Moore distinguished the commissioners’ action from those of the clergy in Town of Greece, whose requests were “inclusive, not coercive,” and found that “the words ‘rise’ and ‘assume a reverent position’ from the Chairman … are not mere suggestions, they are commands.”
In dissent, Griffin also cited Marsh and Town of Greece, and the Fourth Circuit’s 2016 ruling in Lund v. Rowan City.
In Lund, the Fourth Circuit upheld a “remarkably similar” commissioner-led prayer, and “concluded ‘the very ‘history and tradition’ anchoring the Supreme Court’s holding in Town of Greece underscores a long-standing practice not only of legislative prayer generally but of lawmaker-led prayer specifically,’” Griffin wrote.

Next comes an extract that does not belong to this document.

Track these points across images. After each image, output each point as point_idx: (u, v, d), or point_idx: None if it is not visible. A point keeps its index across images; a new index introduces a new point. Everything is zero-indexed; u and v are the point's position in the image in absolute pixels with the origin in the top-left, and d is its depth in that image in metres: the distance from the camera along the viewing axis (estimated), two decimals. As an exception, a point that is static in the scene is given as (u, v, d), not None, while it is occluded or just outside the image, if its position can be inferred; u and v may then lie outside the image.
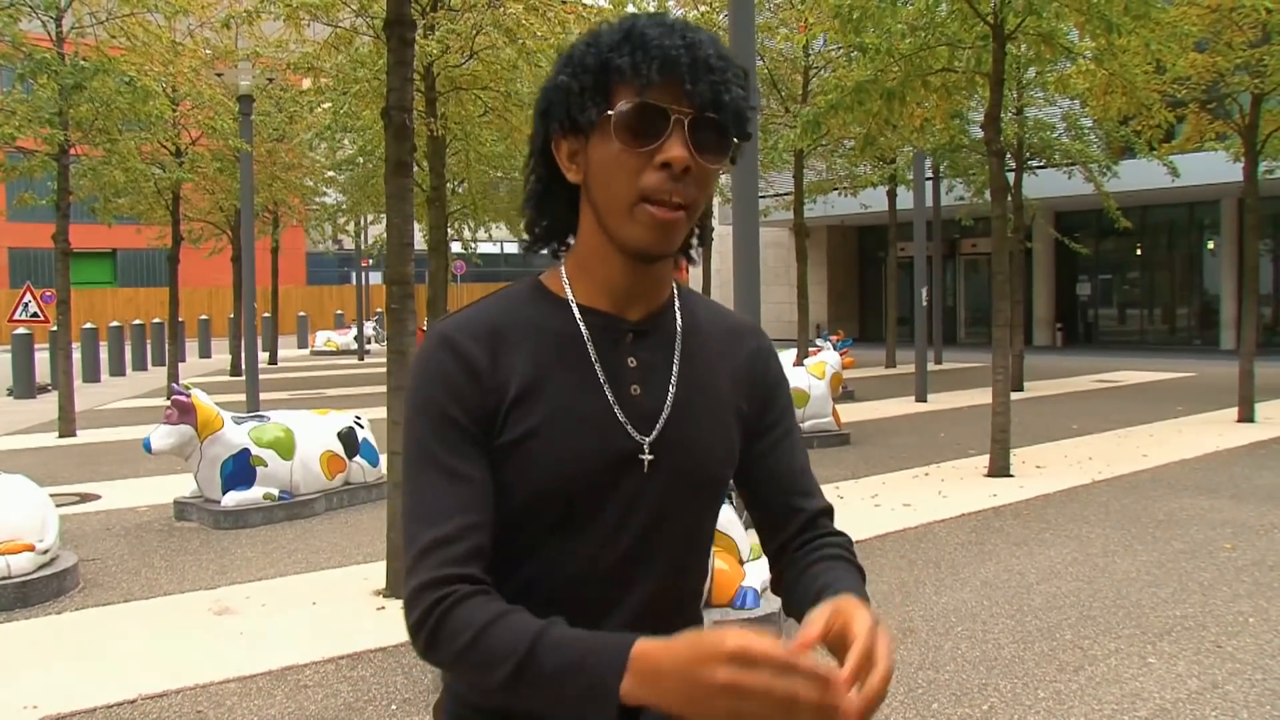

He continued: “The Fourth Circuit … emphasiz[ed] that individual commissioners could ‘give their own prayer without oversight, input, or direction’ from the board. … Moreover, there was no evidence indicating the prayers given were ‘anything but a personal creation of each commissioner acting in accord with his or her own personal views.’ So too in Jackson County.” (Citations omitted.)
Griffin took exception to the majority’s statement that all of the commissioners are “Christian,” adding: “The Reformation of the Fifteenth Century [sic] spawned an explosion of … diverse Christian faiths.”
“My colleagues do not know the religious faiths of the 2013-2014 Jackson County Commissioners,” Griffin wrote. “Nor does the majority know the religious faiths of the current commissioners. In this regard, the religious allegiance of the members of the Commission is subject to change with each election cycle. … With each election, the people of Jackson County may elect a Commissioner who is Muslim, Buddhist, Hindu, Jewish, Mormon, Roman Catholic, Eastern Orthodox Christian, Baptist, Methodist, Presbyterian, Lutheran, Episcopalian, Congregationalist, Quaker, Amish, Mennonite, Pentecostal, ‘Animist,’ Pagan, Atheist, Agnostic, and so on. … Were Mr. Bormuth elected to the Jackson County Board of Commissioners, under the religious-neutral Jackson County legislative prayer practice, he could freely begin a legislative section with a prayer of his choosing – to ‘Mother Earth,’ the sun, the moon (or otherwise).”
Nor did Griffin agree that the prayer policy is “coercive;” he took particular exception to the majority’s characterization of the requests for audience members to stand and pray.
“I refuse to equate these ‘commonplace’ and ‘reflexive’ requests as mandating prayer participation,” Griffin wrote.
Nor did he agree with the majority’s finding that commissioners retaliated against Bormuth when they refused to give him a seat on the Waste Planning Committee.
“Other than Bormuth’s attestation that he was ‘the most qualified applicant,’ there is nothing in the record linking the refusal to appoint Bormuth to the Board of Public Works to his objection to the prayer policy,” Griffin wrote. “Bormuth even admits he was told that the candidate selected had prior governmental experience in setting up a recycling station. Without more facts about the selection process, this court should not, as a matter of law, draw the conclusion made by the majority.”